I pulled, turning him from the shadows of the room to face the bright moonlight from the window. The light seemed to help, for his breathing slowed, and in halting, painful bits, the words came out.

It was the stones of Wentworth Prison that he dreamed of. And as he spoke, the shape of Jonathan Randall walked the room. And lay naked in my bed, atop the woolen blanket.

There had been the sound of hoarse breathing close behind him, and the feel of sweat-drenched skin, sliding against his own. He gritted his teeth in an agony of frustration. The man behind him sensed the small movement and laughed.

“Oh, we’ve some time yet before they hang you, my boy,” he whispered. “Plenty of time to enjoy it.” Randall moved suddenly, hard and abrupt, and he made a small involuntary sound.
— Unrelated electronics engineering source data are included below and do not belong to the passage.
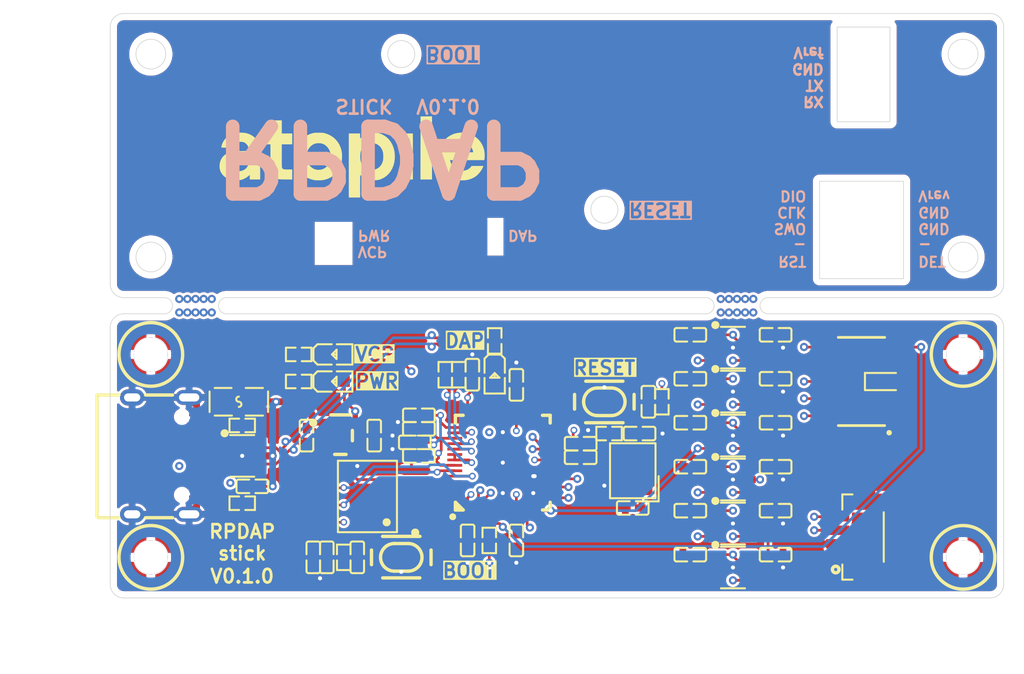
<source format=kicad_pcb>
(kicad_pcb
	(version 20241229)
	(generator "pcbnew")
	(generator_version "9.0")
	(general
		(thickness 1.6)
		(legacy_teardrops no)
	)
	(paper "A4")
	(layers
		(0 "F.Cu" signal)
		(4 "In1.Cu" signal)
		(6 "In2.Cu" signal)
		(2 "B.Cu" signal)
		(9 "F.Adhes" user "F.Adhesive")
		(11 "B.Adhes" user "B.Adhesive")
		(13 "F.Paste" user)
		(15 "B.Paste" user)
		(5 "F.SilkS" user "F.Silkscreen")
		(7 "B.SilkS" user "B.Silkscreen")
		(1 "F.Mask" user)
		(3 "B.Mask" user)
		(17 "Dwgs.User" user "User.Drawings")
		(19 "Cmts.User" user "User.Comments")
		(21 "Eco1.User" user "User.Eco1")
		(23 "Eco2.User" user "User.Eco2")
		(25 "Edge.Cuts" user)
		(27 "Margin" user)
		(31 "F.CrtYd" user "F.Courtyard")
		(29 "B.CrtYd" user "B.Courtyard")
		(35 "F.Fab" user)
		(33 "B.Fab" user)
		(39 "User.1" user)
		(41 "User.2" user)
		(43 "User.3" user)
		(45 "User.4" user)
		(47 "User.5" user)
		(49 "User.6" user)
		(51 "User.7" user)
		(53 "User.8" user)
		(55 "User.9" user)
	)
	(setup
		(stackup
			(layer "F.SilkS"
				(type "Top Silk Screen")
			)
			(layer "F.Paste"
				(type "Top Solder Paste")
			)
			(layer "F.Mask"
				(type "Top Solder Mask")
				(thickness 0.01)
			)
			(layer "F.Cu"
				(type "copper")
				(thickness 0.035)
			)
			(layer "dielectric 1"
				(type "prepreg")
				(thickness 0.1)
				(material "FR4")
				(epsilon_r 4.5)
				(loss_tangent 0.02)
			)
			(layer "In1.Cu"
				(type "copper")
				(thickness 0.035)
			)
			(layer "dielectric 2"
				(type "core")
				(thickness 1.24)
				(material "FR4")
				(epsilon_r 4.5)
				(loss_tangent 0.02)
			)
			(layer "In2.Cu"
				(type "copper")
				(thickness 0.035)
			)
			(layer "dielectric 3"
				(type "prepreg")
				(thickness 0.1)
				(material "FR4")
				(epsilon_r 4.5)
				(loss_tangent 0.02)
			)
			(layer "B.Cu"
				(type "copper")
				(thickness 0.035)
			)
			(layer "B.Mask"
				(type "Bottom Solder Mask")
				(thickness 0.01)
			)
			(layer "B.Paste"
				(type "Bottom Solder Paste")
			)
			(layer "B.SilkS"
				(type "Bottom Silk Screen")
			)
			(copper_finish "None")
			(dielectric_constraints no)
		)
		(pad_to_mask_clearance 0)
		(allow_soldermask_bridges_in_footprints no)
		(tenting front back)
		(pcbplotparams
			(layerselection 0x00000000_00000000_000010fc_ffffffff)
			(plot_on_all_layers_selection 0x00000000_00000000_00000000_00000000)
			(disableapertmacros no)
			(usegerberextensions no)
			(usegerberattributes yes)
			(usegerberadvancedattributes yes)
			(creategerberjobfile yes)
			(dashed_line_dash_ratio 12.000000)
			(dashed_line_gap_ratio 3.000000)
			(svgprecision 4)
			(plotframeref no)
			(mode 1)
			(useauxorigin no)
			(hpglpennumber 1)
			(hpglpenspeed 20)
			(hpglpendiameter 15.000000)
			(pdf_front_fp_property_popups yes)
			(pdf_back_fp_property_popups yes)
			(pdf_metadata yes)
			(pdf_single_document no)
			(dxfpolygonmode yes)
			(dxfimperialunits yes)
			(dxfusepcbnewfont yes)
			(psnegative no)
			(psa4output no)
			(plot_black_and_white yes)
			(sketchpadsonfab no)
			(plotpadnumbers no)
			(hidednponfab no)
			(sketchdnponfab yes)
			(crossoutdnponfab yes)
			(subtractmaskfromsilk no)
			(outputformat 1)
			(mirror no)
			(drillshape 1)
			(scaleselection 1)
			(outputdirectory "")
		)
	)
	(net 0 "")
	(net 1 "power_vbus-VCC")
	(net 2 "cc[0]-line")
	(net 3 "sbu[0]-line")
	(net 4 "cc[1]-line")
	(net 5 "sbu[1]-line")
	(net 6 "TARGET_UART_TX")
	(net 7 "MOSI")
	(net 8 "SWD_DIO")
	(net 9 "power_b-VCC")
	(net 10 "XOUT")
	(net 11 "USB_P")
	(net 12 "SWD_CLK")
	(net 13 "GPIO24")
	(net 14 "VBUS")
	(net 15 "_core_power-VCC")
	(net 16 "USB_N")
	(net 17 "SCLK")
	(net 18 "TDI")
	(net 19 "GPIO23")
	(net 20 "K")
	(net 21 "GPIO7")
	(net 22 "RUN")
	(net 23 "gpio[27]-line")
	(net 24 "gpio[28]-line")
	(net 25 "analog[3]-line")
	(net 26 "TARGET_RESET")
	(net 27 "GPIO6")
	(net 28 "GPIO21")
	(net 29 "DI")
	(net 30 "TX")
	(net 31 "TARGET_SWCLK")
	(net 32 "rpdap-net")
	(net 33 "output")
	(net 34 "GPIO5")
	(net 35 "QSPI_SD2")
	(net 36 "level_shifter[2]-a-line")
	(net 37 "DO")
	(net 38 "RP_USB_N")
	(net 39 "GPIO16")
	(net 40 "level_shifter[3]-a-line")
	(net 41 "TARGET_GND_DETECT")
	(net 42 "GPIO17")
	(net 43 "MISO")
	(net 44 "level_shifter[1]-a-line")
	(net 45 "TARGET_SWDIO")
	(net 46 "TARGET_SWO")
	(net 47 "_7")
	(net 48 "GND")
	(net 49 "GPIO8")
	(net 50 "model-a-line")
	(net 51 "XIN")
	(net 52 "A")
	(net 53 "3V3")
	(net 54 "gpio[9]-line")
	(net 55 "TARGET_UART_RX")
	(net 56 "GPIO4")
	(net 57 "gpio[26]-line")
	(net 58 "clock")
	(net 59 "RX")
	(net 60 "QSPI_SD3")
	(net 61 "GPIO10")
	(net 62 "chip_select")
	(net 63 "RP_USB_P")
	(net 64 "GPIO22")
	(net 65 "GPIO13")
	(net 66 "power_indicator-cathode")
	(net 67 "vcp_indicator-cathode")
	(net 68 "anode")
	(net 69 "standoff[2]-net")
	(net 70 "standoff[0]-net")
	(net 71 "standoff[3]-net")
	(net 72 "standoff[1]-net")
	(footprint "SHOU_HAN_TYPE_C_16PIN_2MD_073:USB-C-SMD_TYPE-C-6PIN-2MD-073" (layer "F.Cu") (at 4 11.1 -90))
	(footprint "Wuxi_I_core_Elec_AiP74LVC1T45GB236_TR:SOT-23-6_L2.9-W1.6-P0.95-LS2.8-BL" (layer "F.Cu") (at 46 6.35 -90))
	(footprint "UNI_ROYAL_0402WGF1002TCE:R0402" (layer "F.Cu") (at 13.92 3.6 180))
	(footprint "UNI_ROYAL_0402WGF1001TCE:R0402" (layer "F.Cu") (at 13.92 5.6 180))
	(footprint "atopile_Logo_25x6mm:atopile_Logo_25x6mm" (layer "F.Cu") (at 15 -11))
	(footprint "FH_0402CG150J500NT:C0402" (layer "F.Cu") (at 39.1 9.45))
	(footprint "Sinhoo_SMTSO1630MTJ:SMD_BD3.2-D2.4" (layer "F.Cu") (at 63 3.6))
	(footprint "YAGEO_RC0402FR_0727RL:R0402" (layer "F.Cu") (at 24.75 5.1 -90))
	(footprint "UNI_ROYAL_0402WGF1003TCE:R0402" (layer "F.Cu") (at 28 17.35 -90))
	(footprint "UNI_ROYAL_0402WGF5101TCE:R0402" (layer "F.Cu") (at 9.75 14.6))
	(footprint "Samsung_Electro_Mechanics_CL05B104KO5NNNC:C0402" (layer "F.Cu") (at 42.85 11.9 180))
	(footprint "Samsung_Electro_Mechanics_CL05B104KO5NNNC:C0402" (layer "F.Cu") (at 19.5 9.6 -90))
	(footprint "Yangxing_Tech_X322512MSB4SI:CRYSTAL-SMD_4P-L3.2-W2.5-BL" (layer "F.Cu") (at 38.6 12.2 90))
	(footprint "Sinhoo_SMTSO1630MTJ:SMD_BD3.2-D2.4" (layer "F.Cu") (at 3 3.6))
	(footprint "Samsung_Electro_Mechanics_CL05A105KA5NQNC:C0402" (layer "F.Cu") (at 39.749999 7.1 90))
	(footprint "Samsung_Electro_Mechanics_CL05B104KO5NNNC:C0402" (layer "F.Cu") (at 14.5 9.6 -90))
	(footprint "Winbond_Elec_W25Q128JVSIQ:SOIC-8_L5.3-W5.3-P1.27-LS8.0-BL" (layer "F.Cu") (at 19 14.1 90))
	(footprint "Samsung_Electro_Mechanics_CL05B104KO5NNNC:C0402" (layer "F.Cu") (at 34.75 11.2))
	(footprint "Samsung_Electro_Mechanics_CL05B104KO5NNNC:C0402" (layer "F.Cu") (at 49.15 5.4))
	(footprint "UNI_ROYAL_0402WGF5101TCE:R0402" (layer "F.Cu") (at 9.75 8.85))
	(footprint "Samsung_Electro_Mechanics_CL05B104KO5NNNC:C0402" (layer "F.Cu") (at 49.15 8.65))
	(footprint "Sinhoo_SMTSO1630MTJ:SMD_BD3.2-D2.4" (layer "F.Cu") (at 3 18.6))
	(footprint "FH_0402CG150J500NT:C0402" (layer "F.Cu") (at 38.6 14.95 180))
	(footprint "Samsung_Electro_Mechanics_CL05B104KO5NNNC:C0402"
		(layer "F.Cu")
		(uuid "4c2db9ad-3783-4ac1-95ab-d4084642524b")
		(at 42.85 18.4 180)
		(property "Reference" "C11"
			(at 0 -4 0)
			(layer "F.SilkS")
			(hide yes)
			(uuid "b0d7f685-804d-4a5d-a094-4b0cd0a25d86")
			(effects
				(font
					(size 1 1)
					(thickness 0.15)
				)
			)
		)
		(property "Value" "100nF ±10% 16V X7R"
			(at 0 4 0)
			(layer "F.Fab")
			(uuid "7cb4932d-0b72-42e3-bfaa-9dd553c6fafa")
			(effects
				(font
					(size 1 1)
					(thickness 0.15)
				)
			)
		)
		(property "Datasheet" "https://www.lcsc.com/datasheet/lcsc_datasheet_2304140030_Samsung-Electro-Mechanics-CL05B104KO5NNNC_C1525.pdf"
			(at 0 0 0)
			(layer "User.9")
			(hide yes)
			(uuid "4e2372f3-d05d-47ce-96df-394a918d89f2")
			(effects
				(font
					(size 0.125 0.125)
					(thickness 0.01875)
	
... [1074733 chars truncated]
</source>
Randall’s hand stroked back the hair from his brow and smoothed it around his ear. The hot breath was close to his ear and he turned his head to escape, but it followed him, breathing words.

“Have you ever seen a man hanged, Fraser?” The words went on, not waiting for him to reply, and a long, slim hand came around his waist, gently stroking the slope of his belly, teasing its way lower with each word.

“Yes, of course you have; you were in France, you’ll have seen deserters hanged now and then. A hanged man looses his bowels, doesn’t he? As the rope tightens fast round his neck.” The hand was gripping him, lightly, firmly, rubbing and stroking. He clenched his good hand tight around the edge of the bed and turned his face hard into the scratchy blanket, but the words pursued him.